# GIVEN TEXT
——

PART TWO OF A TWO PART SERIES
Over the last few decades tax incentives, awards, marketing campaigns, academic research, political figures and dignitaries have been focussed on one ideal - to make philanthropy a societal norm. Yet, there exists a society in the heart of the City where that is already the case.
The City’s Livery Companies, effectively the first trading standards bodies, have philanthropy in their DNA. The guilds were founded on the principle of fellowship and grew from their religious connections.
One of the first charitable tasks undertaken by the early London guilds, whose roots can be traced back to 1066, was to care for members and their families in sickness and old age. Over the centuries the Livery movement has grown to become the powerhouse of philanthropy it is today. Big Society was very much alive in the middle ages.
Though Companies vary hugely in size, wealth and profile, with some having long held endowments and others relying on fundraising, they all have three missions: to promote their trades, to serve their membership and to provide charitable funds for their causes.
Through the ages individual members have emerged as generous philanthropists in their own right. Their often monumental donations, legacies and endowments have laid the foundation of much of the City of London we know today funding schools, colleges, libraries, hospitals, prisons and civic buildings at huge personal expense.
City street names – such as Milk Street, Bread Street, Ironmonger Lane, Poultry, Cloth Fair and Mason's Avenue – mark the sites where it all began.
The best known name in the Livery’s history is Lord Mayor Dick Whittington, immortalised in folk tale and pantomime, a Mercer who died in 1423. Whittington left property worth at the time some £6,000 (the equivalent of many millions today) for alms houses. His legacy is one of the long-lived trusts of The Mercers’ Company that exists today and has a substantial income which provides comfort and dignity for elderly people and others in need.
While the movement can look back to a rich history of giving, today’s 108 Worshipful Companies are committed to continuing that tradition and make a meaningful contribution to education, health, the arts and society in general, in the City, Greater London, nationally and internationally, as a new survey shows.

——

# ACTIVITY
Copy out the stretch of the Livery Companies text from "PART TWO OF" through "the middle ages.", swapping every "philanthropy" for "charity". Nothing in the saved entries is needed here.

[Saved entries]
——

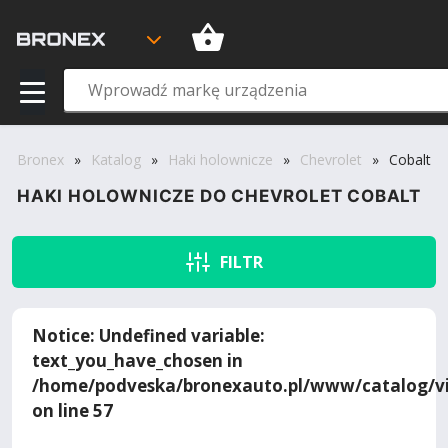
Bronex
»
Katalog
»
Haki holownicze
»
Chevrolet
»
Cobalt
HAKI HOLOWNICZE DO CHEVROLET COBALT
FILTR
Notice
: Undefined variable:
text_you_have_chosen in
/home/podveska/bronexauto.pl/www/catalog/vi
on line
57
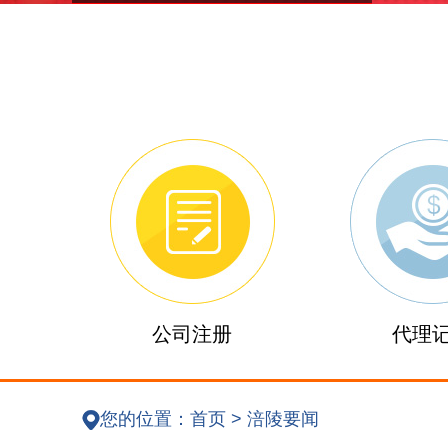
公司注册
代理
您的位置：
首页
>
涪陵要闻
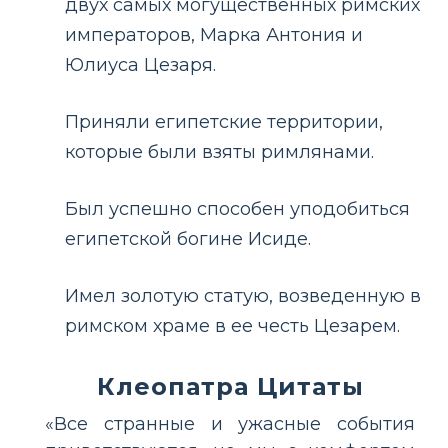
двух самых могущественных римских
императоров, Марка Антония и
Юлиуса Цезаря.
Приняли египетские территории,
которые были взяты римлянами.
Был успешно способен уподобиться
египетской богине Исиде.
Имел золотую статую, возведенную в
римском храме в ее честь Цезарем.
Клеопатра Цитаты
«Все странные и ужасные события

——

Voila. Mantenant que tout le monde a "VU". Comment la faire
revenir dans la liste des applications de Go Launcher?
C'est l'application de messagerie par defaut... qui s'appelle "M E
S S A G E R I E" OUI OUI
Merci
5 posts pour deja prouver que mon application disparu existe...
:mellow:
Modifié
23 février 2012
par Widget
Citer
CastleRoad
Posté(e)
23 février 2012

——

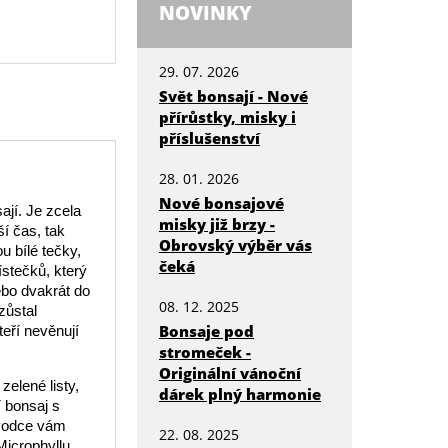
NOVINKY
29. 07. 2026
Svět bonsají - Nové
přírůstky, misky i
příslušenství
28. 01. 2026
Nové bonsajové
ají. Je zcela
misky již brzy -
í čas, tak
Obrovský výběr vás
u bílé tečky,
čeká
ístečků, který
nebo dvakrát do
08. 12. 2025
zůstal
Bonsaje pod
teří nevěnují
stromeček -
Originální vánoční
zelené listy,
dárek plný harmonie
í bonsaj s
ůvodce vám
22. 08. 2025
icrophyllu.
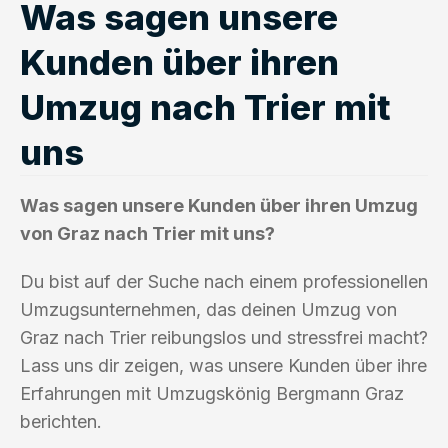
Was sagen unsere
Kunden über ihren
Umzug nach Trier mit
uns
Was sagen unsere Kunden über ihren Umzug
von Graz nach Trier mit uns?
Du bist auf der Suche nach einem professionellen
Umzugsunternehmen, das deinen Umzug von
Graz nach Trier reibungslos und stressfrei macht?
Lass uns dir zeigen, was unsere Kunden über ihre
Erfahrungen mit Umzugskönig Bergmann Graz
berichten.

——

# THE ANSWER
PART TWO OF A TWO PART SERIES
Over the last few decades tax incentives, awards, marketing campaigns, academic research, political figures and dignitaries have been focussed on one ideal - to make charity a societal norm. Yet, there exists a society in the heart of the City where that is already the case.
The City’s Livery Companies, effectively the first trading standards bodies, have charity in their DNA. The guilds were founded on the principle of fellowship and grew from their religious connections.
One of the first charitable tasks undertaken by the early London guilds, whose roots can be traced back to 1066, was to care for members and their families in sickness and old age. Over the centuries the Livery movement has grown to become the powerhouse of charity it is today. Big Society was very much alive in the middle ages.